== YOUR TASK ==
Express the data below as a JSON list of strings with one string per line. Skip blank lines and leave out the pictures.
:: MATERIAL FOR THIS TASK ::
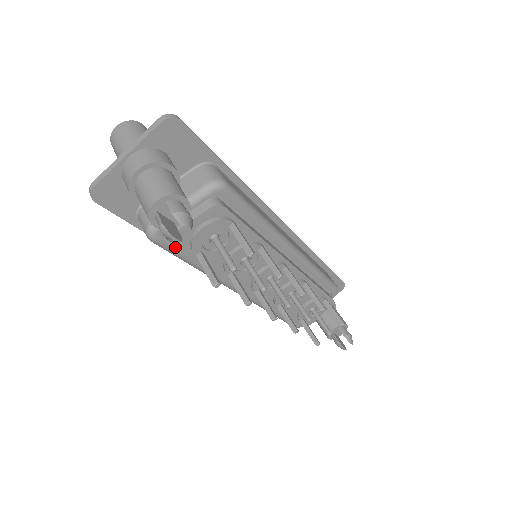
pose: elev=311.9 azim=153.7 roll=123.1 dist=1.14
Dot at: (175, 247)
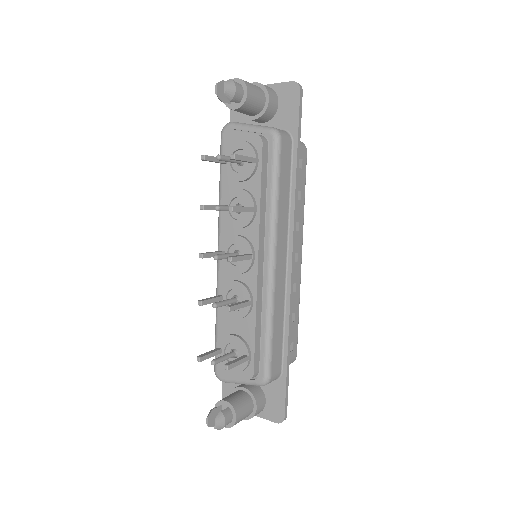
Dot at: occluded
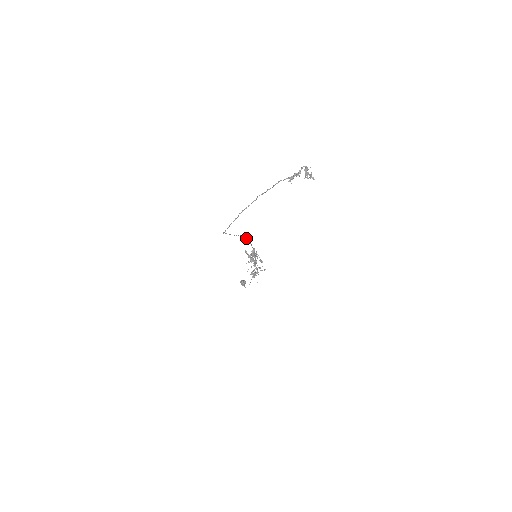
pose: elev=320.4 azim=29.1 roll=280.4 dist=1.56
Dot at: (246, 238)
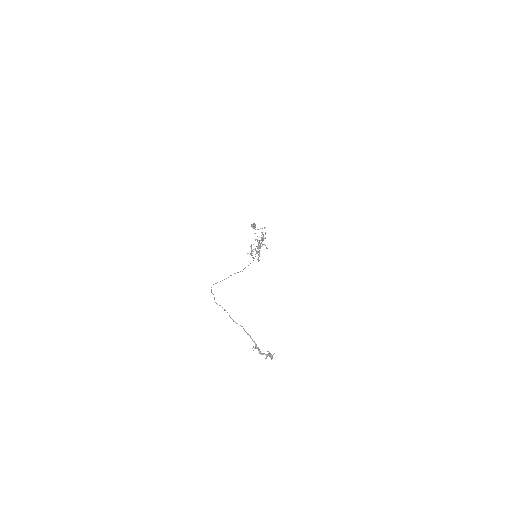
Dot at: occluded
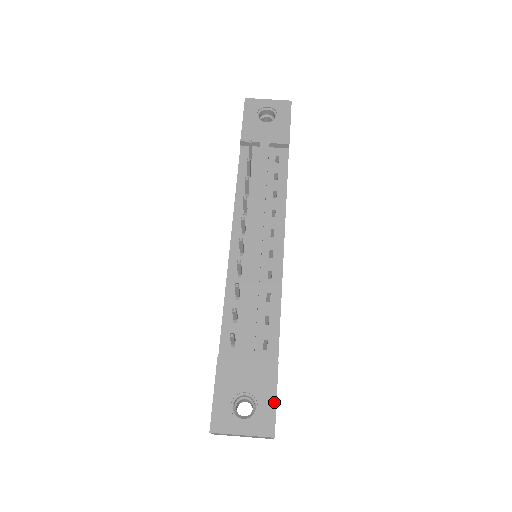
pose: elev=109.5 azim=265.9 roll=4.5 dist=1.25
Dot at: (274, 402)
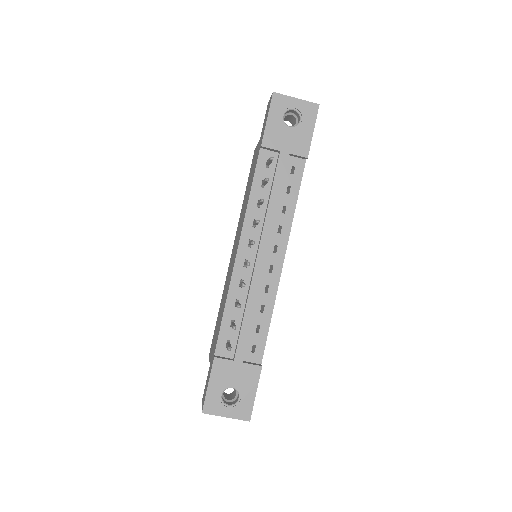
:::
== OUTPUT ==
[
  "pose: elev=311.9 azim=153.7 roll=123.1 dist=1.14",
  "Dot at: (175, 247)",
  "Dot at: occluded",
  "pose: elev=320.4 azim=29.1 roll=280.4 dist=1.56",
  "Dot at: (246, 238)",
  "Dot at: occluded",
  "pose: elev=109.5 azim=265.9 roll=4.5 dist=1.25",
  "Dot at: (274, 402)"
]